On the hon. Lady’s amendment 351, we should acknowledge the consensus in the House on the need for more affordable housing, better-quality housing and aesthetically pleasing housing, and above all for regeneration to consolidate London’s position as the pre-eminent city in Europe. However, looking at what was delivered in the dozen or so years of the regional development agencies, when we had a centralised policy, and an over-prescriptive and—one may even say—draconian approach to housing targets, I am not convinced that instituting a pan-London borough body would achieve the key objectives that we all seek.

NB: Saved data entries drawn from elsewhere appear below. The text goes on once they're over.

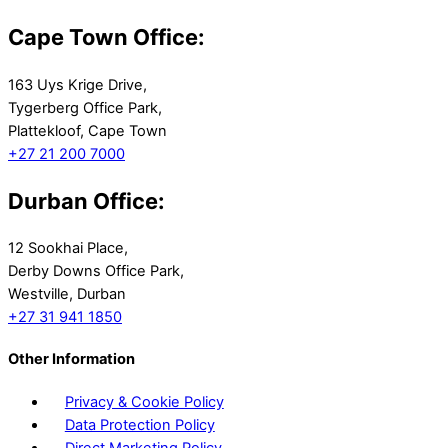
Cape Town Office:
163 Uys Krige Drive,
Tygerberg Office Park,
Plattekloof, Cape Town
+27 21 200 7000
Durban Office:
12 Sookhai Place,
Derby Downs Office Park,
Westville, Durban
+27 31 941 1850
Other Information
Privacy & Cookie Policy
Data Protection Policy
Direct Marketing Policy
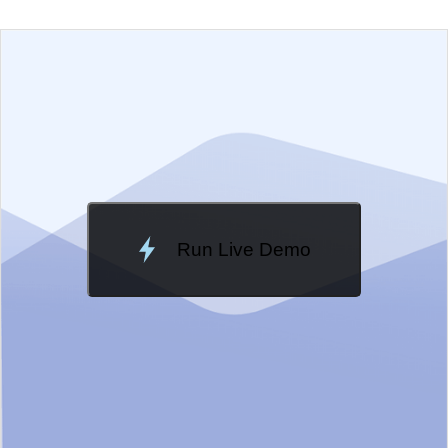
EXAMPLE
VIEW SOURCE
Change Theme
Meridian
Run Live Demo
Loading Demo...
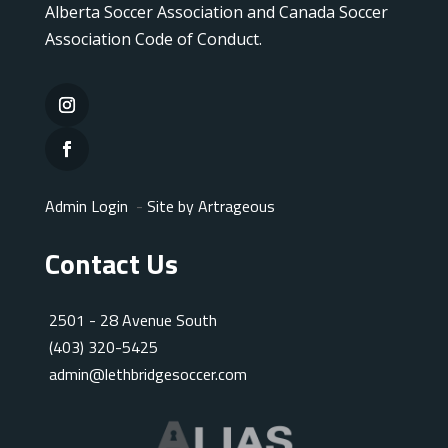
Alberta Soccer Association and Canada Soccer
Association Code of Conduct.
Admin Login
-
Site by Artrageous
Contact Us
2501 - 28 Avenue South
(403) 320-5425
admin@lethbridgesoccer.com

I mentioned earlier, albeit perhaps in a slightly irreverent way, that for eight years while I was a London borough councillor, I served on bodies that were largely non-political. To get agreement on waste transfer and ecology centres was difficult enough, so making value judgments as between different boroughs and in effect resiling from a strategic overview of what is good for a whole city or region probably would not work. Incidentally, I have to disabuse my hon. Friend the Member for Croydon Central (Gavin Barwell) of one notion. Peterborough is, in fact, the greatest city in the world, but we might have to beg to differ on that. However, with all due respect to the hon. Member for Lewisham East, while my heart agrees with her, my head says that her proposals probably would not work or deliver what we wish.

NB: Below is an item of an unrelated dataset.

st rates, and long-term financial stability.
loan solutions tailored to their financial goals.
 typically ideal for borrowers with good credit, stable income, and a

Let me briefly address the Government amendments and the points made by the hon. Member for Worsley and Eccles South (Barbara Keeley) and the right hon. Member for Greenwich and Woolwich. As the right hon. Member for Bermondsey and Old Southwark said, we would be returning to something like the situation that prevailed with the London Docklands Development Corporation, with the Secretary of State required to make the value judgment that neither the boroughs nor the GLA could sort something out, and therefore to impose a regeneration body. We have moved on from that. We now have a more mature and nuanced political culture. Once we establish the bona fides of London governance through the GLA and the Mayor, with the proviso that there will effectively be a two-thirds veto for the directly elected individuals, who will debate among themselves and with their boroughs, it would seem invidious to undermine that by putting so much potential power—again, effectively in the form of a veto—in the hands of the Mayor.